The Ascension of Christ

Psalm 68:18.---' Thou hast ascended on high, thou hast led thy captivity captive: thou hast received gifts among men, yea, among the rebellious also, that the Lord God might dwell with them.'

St. Paul's application in Ephesians 4:8 of this verse to the Ascension of Christ only carries the suggestion embedded in the Psalm a stage further; he has altered 'received gifts from men' to 'received gifts for men.' But he was probably not the first to make that alteration; it had already been made by the Talmudic commentators, who thought this was more seemly as applied to God, who does not need to take anything from men's hands; so that it was now entirely suitable for a description of the Ascension, which was the prelude to the pouring forth of the gift of the Holy Spirit upon mankind. And it is no unwarrantable application of the verse. There is nothing which really does justice to the language of the Psalmist save the Ascension. He had spiritualized an ecclesiastical procession as a symbol of Jehovah's exaltation to the throne of heaven; here was its actual fulfillment. We are compelled to admit that a spiritual imagination was at work in this author, which was premonitory of that great triumph of Christ which is called the Ascension.

The Nature of the Ascension.---It is both a physical event and a moral exaltation. What the whole series of events in which the life of Christ is set is meant to reveal is that fundamentally and finally the moral and the physical are not unrelated or opposed realms; but that the attainment of supreme moral excellence brings perfect control over the physical universe. Christ's resurrection was a fact which had manifestation in the physical realm; but the power which brought about the Resurrection was spiritual---the effect of transcendent holiness. In the same way the Ascension was not simply an elevation to some point in the skies over our heads, but the elevation of Christ to spiritual supremacy. On the other hand, it was also an elevation into the realm of ultimate power, which means power not only over spiritual things but over the material universe as well; therefore it had a corresponding physical manifestation. There is nothing we need to have more firmly fixed in our faith than the belief that spiritual forces can change the nature of the physical universe.

The Meaning of the Ascension.---The farther we get away from any war the worse its effects are seen to be. Some have hoped from war a great settlement of the outstanding wrongs of the world's history. Others hoped that the idealism provoked by a war would give a tremendous impetus to all the ideals of social reform which had been struggling for recognition and realization: it would end class strife; it would quicken the sense of brotherhood; it would make possible a real reconciliation between forces that in politics, religion, and social reform had been opposed to one another. Others hoped from it a great spiritual revival: men would come back from that dreadful experience with eyes open to the reality of God; we should need less argument about the meaning and value of Christianity; it would now be patent to every one that Christianity was the one hope for the world.

What a disappointment it has been! After all the efforts at peace-making the world is still smoldering everywhere, and threatening to blaze out in new wars. Secret diplomacy is still at work with its lying and spying. The building up of vast armaments continues everywhere. Coercion is still the one thing men in authority believe in; the only cure for force is more force, and the only protection against violence is in being violent yourself first. The vicious circles are found everywhere.

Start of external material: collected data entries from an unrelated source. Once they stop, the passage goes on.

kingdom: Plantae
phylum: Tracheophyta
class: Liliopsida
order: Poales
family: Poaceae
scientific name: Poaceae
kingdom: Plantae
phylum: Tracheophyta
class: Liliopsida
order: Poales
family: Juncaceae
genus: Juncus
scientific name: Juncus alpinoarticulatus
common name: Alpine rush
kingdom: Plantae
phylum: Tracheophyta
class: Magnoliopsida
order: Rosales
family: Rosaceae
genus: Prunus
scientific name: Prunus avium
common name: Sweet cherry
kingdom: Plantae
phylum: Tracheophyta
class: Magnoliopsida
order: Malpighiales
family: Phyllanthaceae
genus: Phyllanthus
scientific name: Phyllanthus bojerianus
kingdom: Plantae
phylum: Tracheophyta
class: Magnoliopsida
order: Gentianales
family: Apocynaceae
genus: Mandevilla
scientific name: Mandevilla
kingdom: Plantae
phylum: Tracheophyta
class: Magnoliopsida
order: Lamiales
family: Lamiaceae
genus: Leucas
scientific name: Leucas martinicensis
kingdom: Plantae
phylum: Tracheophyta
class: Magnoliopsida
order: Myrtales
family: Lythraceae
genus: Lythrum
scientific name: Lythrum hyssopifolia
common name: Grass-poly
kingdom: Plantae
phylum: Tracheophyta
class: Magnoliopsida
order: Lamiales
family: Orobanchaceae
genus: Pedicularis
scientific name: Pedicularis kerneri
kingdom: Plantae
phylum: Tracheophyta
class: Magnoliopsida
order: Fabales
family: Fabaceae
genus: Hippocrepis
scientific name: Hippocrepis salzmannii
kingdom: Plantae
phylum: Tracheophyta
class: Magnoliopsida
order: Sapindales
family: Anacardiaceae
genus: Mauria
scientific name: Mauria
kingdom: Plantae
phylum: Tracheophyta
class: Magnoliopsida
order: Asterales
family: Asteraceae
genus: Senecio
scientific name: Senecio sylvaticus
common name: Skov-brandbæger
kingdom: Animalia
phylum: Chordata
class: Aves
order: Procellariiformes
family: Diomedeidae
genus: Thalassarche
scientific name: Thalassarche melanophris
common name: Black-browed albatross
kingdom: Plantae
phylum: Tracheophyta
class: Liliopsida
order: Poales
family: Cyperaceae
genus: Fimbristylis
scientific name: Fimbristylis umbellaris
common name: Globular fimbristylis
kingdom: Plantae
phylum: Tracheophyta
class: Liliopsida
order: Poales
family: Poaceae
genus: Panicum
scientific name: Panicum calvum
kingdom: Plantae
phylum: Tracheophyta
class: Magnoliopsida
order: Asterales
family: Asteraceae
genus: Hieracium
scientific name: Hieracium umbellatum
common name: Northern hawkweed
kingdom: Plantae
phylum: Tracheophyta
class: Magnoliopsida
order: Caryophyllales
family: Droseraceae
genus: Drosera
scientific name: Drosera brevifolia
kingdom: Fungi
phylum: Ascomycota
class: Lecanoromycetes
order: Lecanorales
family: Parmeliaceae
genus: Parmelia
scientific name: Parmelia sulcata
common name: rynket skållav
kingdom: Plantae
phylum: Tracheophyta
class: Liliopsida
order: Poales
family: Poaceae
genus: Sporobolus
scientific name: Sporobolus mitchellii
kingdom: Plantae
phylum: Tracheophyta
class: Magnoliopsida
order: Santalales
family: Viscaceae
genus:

What, then, can be done? We must hold with joyous faith that the peasant Carpenter, by virtue of His triumph over the powers of this world, is at the Father's right hand in the one place of power; that among the spiritual realities He is enthroned as supreme, and by the spirits who understand, He is recognized as the only Hope and Savior of the world. We must commend the faith in these realities to all sorts and conditions of men. We must seek to impress upon the rulers of this world the fatal policy they are pursuing in trusting to repression, coercion, and force, and urge upon them a new policy of trust in man's response to the methods of Christ; persuade them of the reasonableness of seeking a way of reconciliation, try to win them from their fearful state-craft to one of greater love. What we must try to get out of men's minds is the idea that the whole business of government is a thing that stands right outside the true religious realm, and that here Christian principles are inapplicable. What the Ascension means is that Christ is elevated to the position of supreme authority because of what He is and because of what He has done; because His way of friendship and hope and love is the only way that will work. Surely it needs little arguing at this time of day that, whether Christ's way would work or not, no other way works, and that, whatever the risk it entails, it entails no such certainty of failure as the way of war, threats, violence, and intimidation.

But to recommend any such method to men we must have a definite spiritual faith, a definiteness of which the belief in the Ascension of Christ is the test; the belief that God has highly exalted Him, and made Him to sit at His right hand in the heavenly places, far above all rule and authority and dominion. Only if we believe this can we dare to put in operation the entire reversal of worldly policy that it recommends. What there is for us to do, who strive to hold both the doctrinal reality and the practical applicability of our faith, is to believe that, since our Lord has been exalted to the place of power, the very evolution of history must in time reveal to all men that Christ is the only King, His way of life the only solution, and His authority the only authority that shall never be shaken, His power the only power we can dare to trust.